St. Luke's McCall received Level IV Trauma Center designation as the first piece of a trauma network within St. Luke’s to include Children’s, Magic Valley, Meridian and Wood River. Magic Valley subsequently received Level III designation and St. Luke’s Wood River, Level IV.
This year, we have been named for the sixth consecutive year to the IBM Watson Health Top 15 list.
Our pediatric trauma program has begun, and our early results have shown just how needed this service has been.
Quick care, in Twin Falls for the past seven years, is expanding in the Magic Valley and has been taken up in Mountain Home.
Idaho Elks Children’s Pavilion at St. Luke’s Boise opened at the beginning of September.
It has been an incredible time in our history. As of fiscal 2018, the last complete year of accounting, St. Luke’s was composed of eight medical centers (plus MSTI, Children’s and Elks), 1,005 beds, more than 200 clinics, 1,542 providers and 14,434 employees. There were 1.7 million clinic visits, 853,435 hospital outpatient visits, 7,836 newborns and 103,090 children served. I think of this compared with where we were a decade ago, and how many more people are being served.
So where do we go from here?
Along with our board members and community partners, we’re polishing our plans now for the next five years. We know that there are access challenges. Health care in general has been created and designed around providers, not around patients. How many children, for example, have ever gotten sick Monday through Friday, 9 to 5. And yet, that’s when we’re open.
And that has consequences. My youngest daughter dropped her pediatrician when the office couldn’t accommodate her family in a timely way, and she’s not alone. People have choices now that they didn’t have before. We need to change our hours and provide for access in new ways, because among other things, people will visit the ER when we don’t build better access points, and that has all sorts of economic consequences for everyone.
There is a need for more access to primary care, behavioral health and care for aging populations across the board, and specialists in many communities. Rural and low-income patients also often have problems when it comes to transportation. We have staffing challenges in communities where housing and costs of living can be especially problematic. For these reasons and others, the use of telehealth to enhance access is sure to accelerate.
We also will be focused on affordability.

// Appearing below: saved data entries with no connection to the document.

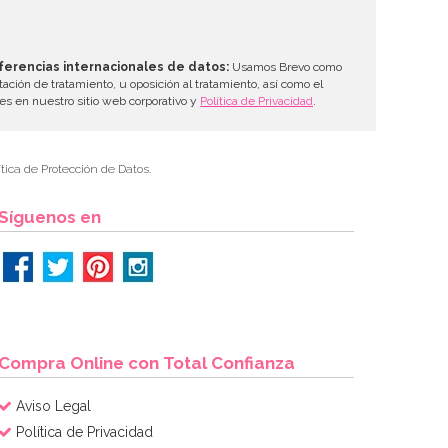
ferencias internacionales de datos:
Usamos Brevo como
tación de tratamiento, u oposición al tratamiento, así como el
les en nuestro sitio web corporativo y
Política de Privacidad
.
tica de Protección de Datos.
Síguenos en
Compra Online con Total Confianza
Aviso Legal
Política de Privacidad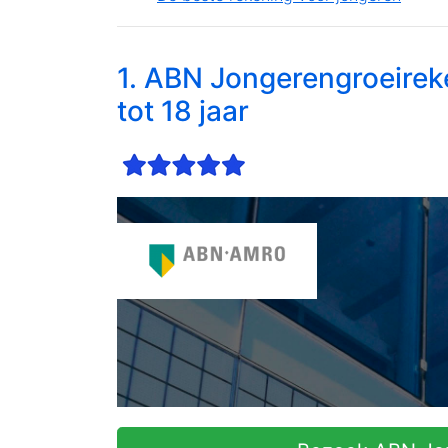
1. ABN Jongerengroei­rek
tot 18 jaar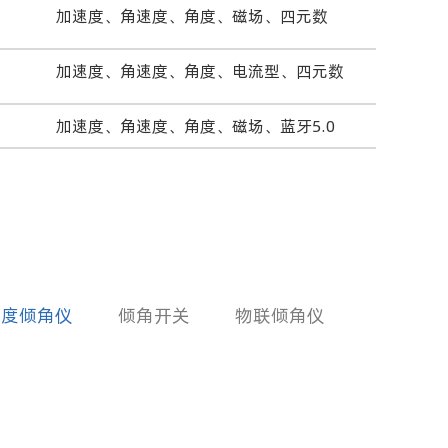
加速度、角速度、角度、磁场、四元数
加速度、角速度、角度、电流型、四元数
加速度、角速度、角度、磁场、蓝牙5.0
精度倾角仪
倾角开关
物联倾角仪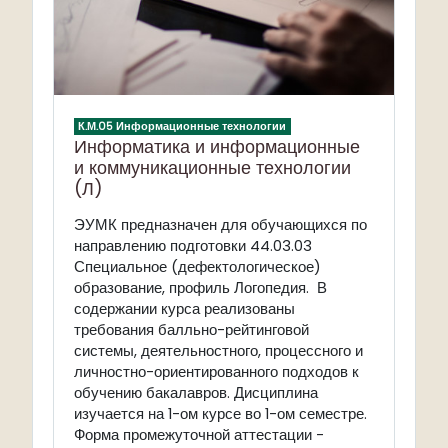
К.М.05 Информационные технологии
Информатика и информационные
и коммуникационные технологии
(Л)
ЭУМК предназначен для обучающихся по
направлению подготовки 44.03.03
Специальное (дефектологическое)
образование, профиль Логопедия. В
содержании курса реализованы
требования балльно-рейтинговой
системы, деятельностного, процессного и
личностно-ориентированного подходов к
обучению бакалавров. Дисциплина
изучается на 1-ом курсе во 1-ом семестре.
Форма промежуточной аттестации -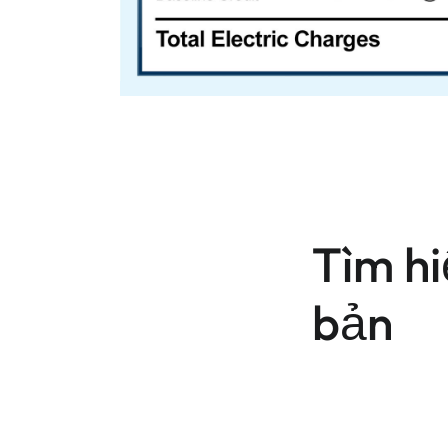
Tìm hi
bản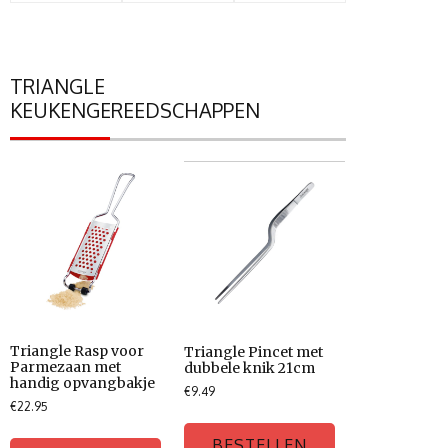
TRIANGLE
KEUKENGEREEDSCHAPPEN
Triangle Rasp voor
Triangle Pincet met
Parmezaan met
dubbele knik 21cm
handig opvangbakje
€
9.49
€
22.95
BESTELLEN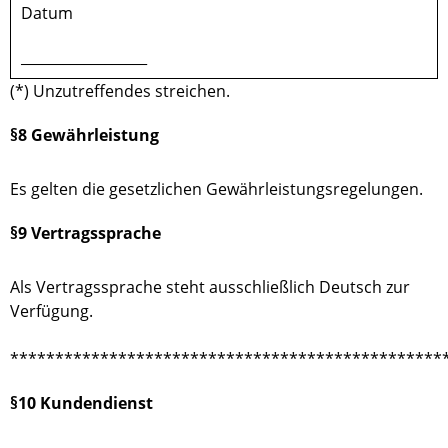
Datum
__________________
(*) Unzutreffendes streichen.
§8 Gewährleistung
Es gelten die gesetzlichen Gewährleistungsregelungen.
§9 Vertragssprache
Als Vertragssprache steht ausschließlich Deutsch zur
Verfügung.
************************************************
§10 Kundendienst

We were right to focus first on quality, and we’ll continue to do that, but health care must be more affordable, so we’ll redouble efforts here.
And there are other challenges, such as behavioral health. There will never be enough psychiatrists for the needs of our area, so we’ll look at clinic models and tech solutions and artificial intelligence going forward to supplement the team.
Exciting and terrifying things are coming our way in terms of medications. In some instances, we are seeing drug companies tackling rare genetic conditions but at stratospheric launch prices. This, again, becomes an access and affordability challenge. Gene editing holds promise as well.
In the next five years, we will have two presidential elections. Things will change; we don’t know what the change will amount to. Will we eliminate Obamacare? Enhance Obamacare? Have Medicare for all? For some?
All the decisions made in Washington, D.C., have ramifications for us, but I will say that when I look at what the team has built over the past 10 years, I know St. Luke’s Health System is prepared for anything that comes our way. I could not be prouder of this health system and the staff, board members, physicians and community members who together have made St. Luke’s the outstanding health provider it is today.
David C. Pate, M.D., J.D., is president and CEO of St. Luke's Health System, based in Boise, Idaho. Dr. Pate joined the System in 2009. He received his medical degree from Baylor College of Medicine in Houston and his law degree from the University of Houston Law Center.